The primary teachers' union will discourage members from working at charter schools, but it won't say whether it will blacklist the schools.
The government said last week that charter schools will be able to negotiate how many registered teachers they employ and how much they pay teachers. The government-funded schools will be another option for parents.
NZEI president Ian Leckie has concerns about unqualified teachers being employed by charter schools, but says the union will support its members if they work in the schools.
"Unqualified teachers certainly have no place in education," he told TVNZ's Q+A programme on Sunday, adding that qualified teachers will have to provide a "huge amount of support" to their unqualified colleagues.

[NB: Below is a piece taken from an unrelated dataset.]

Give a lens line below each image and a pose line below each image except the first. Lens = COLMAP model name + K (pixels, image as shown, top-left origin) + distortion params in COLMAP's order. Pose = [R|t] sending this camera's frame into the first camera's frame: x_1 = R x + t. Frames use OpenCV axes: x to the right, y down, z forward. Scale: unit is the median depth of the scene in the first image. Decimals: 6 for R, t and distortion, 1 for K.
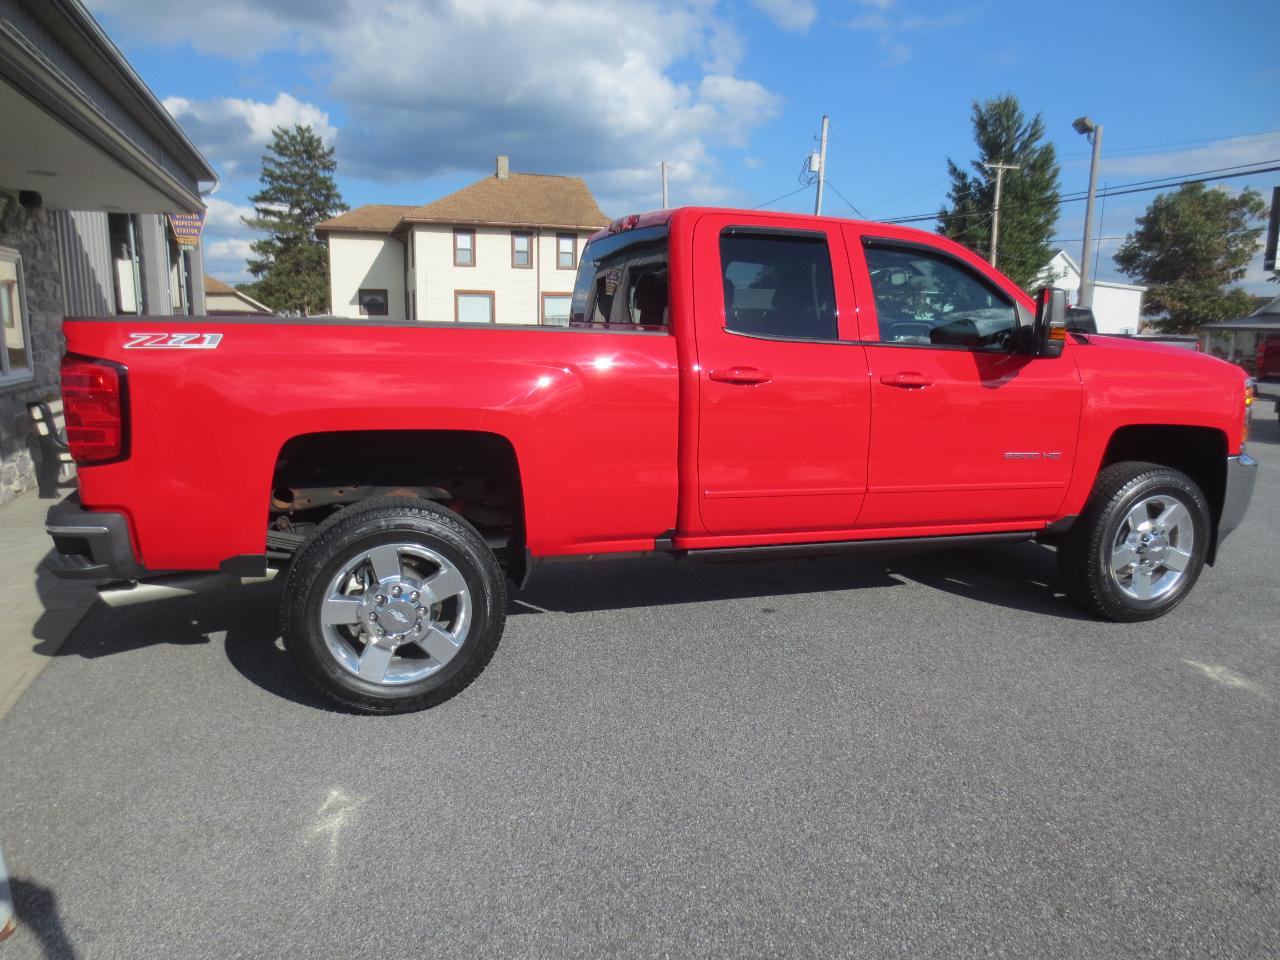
lens RADIAL K [[907.6, 0, 644.5], [0, 907.6, 487.4], [0, 0, 1]] dist [-0.034707, 0.008555]
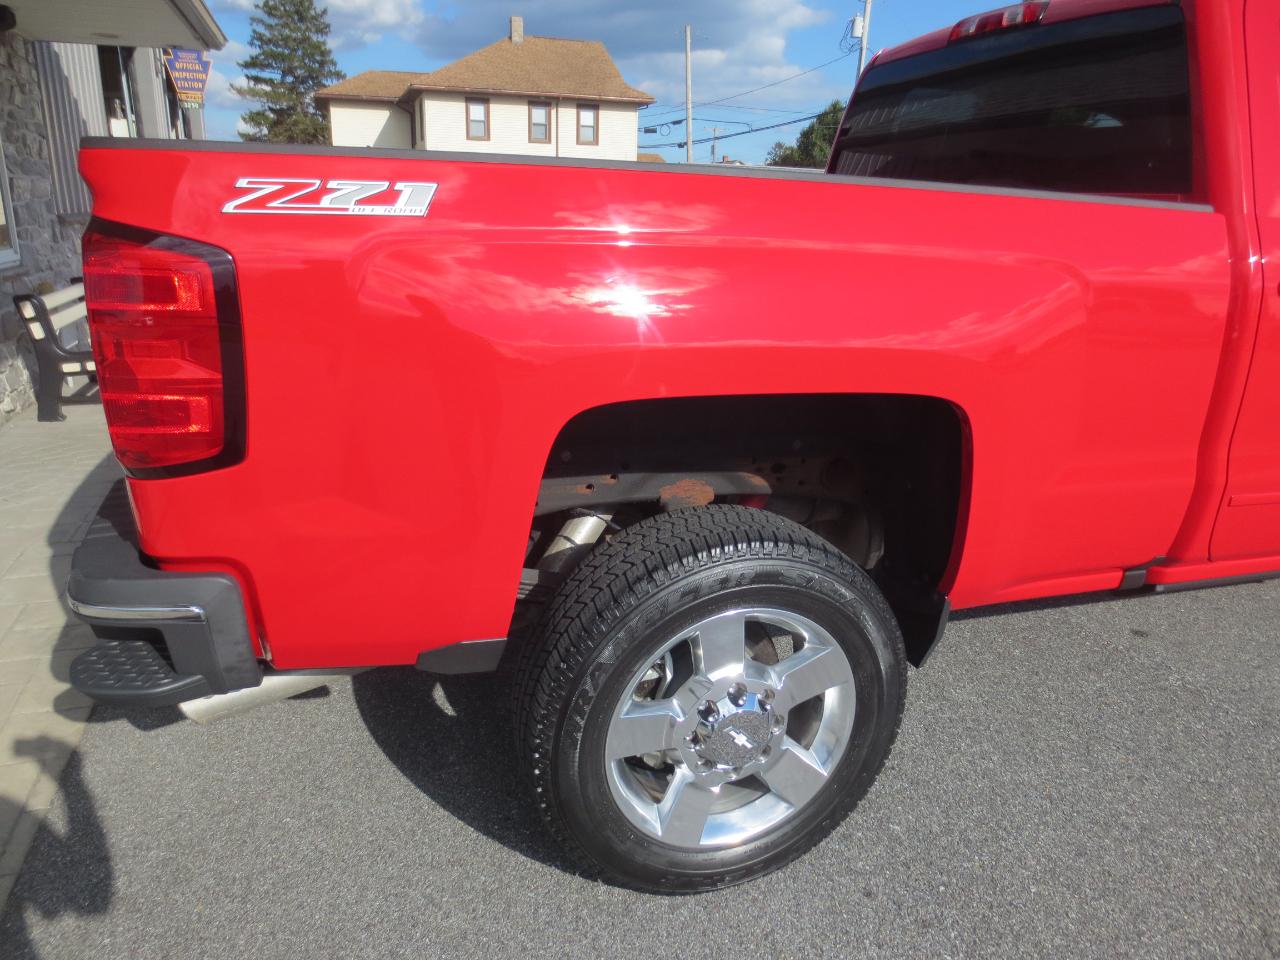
lens RADIAL K [[907.6, 0, 645.2], [0, 907.6, 489.9], [0, 0, 1]] dist [-0.034707, 0.008555]
pose [[0.999929, 0.011680, 0.002372, -0.125809], [-0.011884, 0.992138, 0.124582, -0.026192], [-0.000898, -0.124602, 0.992206, 0.184684]]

Mr Leckie said the union was yet to consider whether it would blacklist charter schools.
"It's certainly divisive. Whether we would blacklist, I think you have to think carefully because the bottom line of anything that happens in education is children.
"Where we're totally opposed is putting unregistered teachers in front of children."
Charter Schools Working Group Catherine Isaac said many qualified teachers would be interested in working in the schools, and it was unlikely they would end up with a high number of unregistered teachers.
It was not clear whether teachers in core academic roles would be qualified, with Ms Isaac saying only that they would be "top-quality teachers".
Ms Isaac added that if someone like former SAS soldier Willie Apiata or former All Black Tana Umaga wanted to run a school's outdoor pursuits academy, they were unlikely to be turned down.
Legislation will be introduced to parliament this year to facilitate the schools and formal requests for proposals from potential sponsors will be called for once the legislation is passed.
All sponsors will be expected to open their schools for the beginning of the 2014 school year.